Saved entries
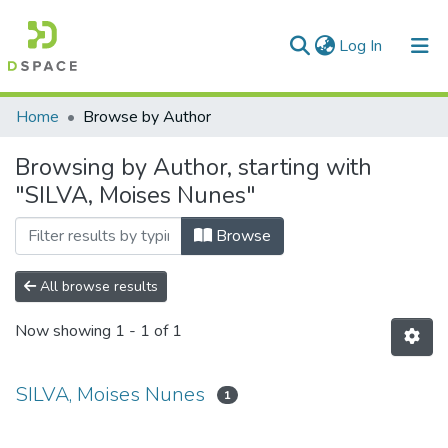
(current)
Log In
Communities & Collections
Home
Browse by Author
All of DSpace
Browsing by Author, starting with
"SILVA, Moises Nunes"
Browse
All browse results
Now showing
1 - 1 of 1
SILVA, Moises Nunes
1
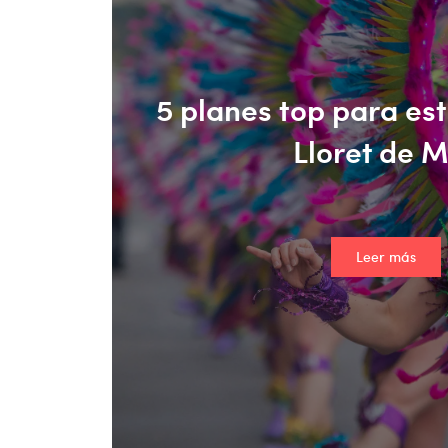
5 planes top para es
Lloret de 
Leer más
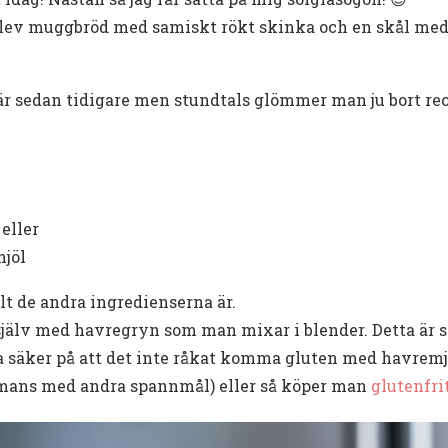
, blev muggbröd med samiskt rökt skinka och en skål me
är sedan tidigare men stundtals glömmer man ju bort rec
eller
jöl
lt de andra ingredienserna är.
älv med havregryn som man mixar i blender. Detta är s
 säker på att det inte råkat komma gluten med havremjö
mmans med andra spannmål) eller så köper man
glutenfri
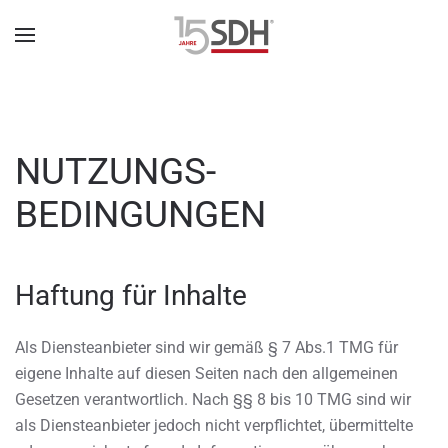
NUTZUNGS-
BEDINGUNGEN
Haftung für Inhalte
Als Diensteanbieter sind wir gemäß § 7 Abs.1 TMG für
eigene Inhalte auf diesen Seiten nach den allgemeinen
Gesetzen verantwortlich. Nach §§ 8 bis 10 TMG sind wir
als Diensteanbieter jedoch nicht verpflichtet, übermittelte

# What is being asked
Each line of the entries where the string "Inhalte" occurs should be shown.

# Response to the exercise
Haftung für Inhalte
eigene Inhalte auf diesen Seiten nach den allgemeinen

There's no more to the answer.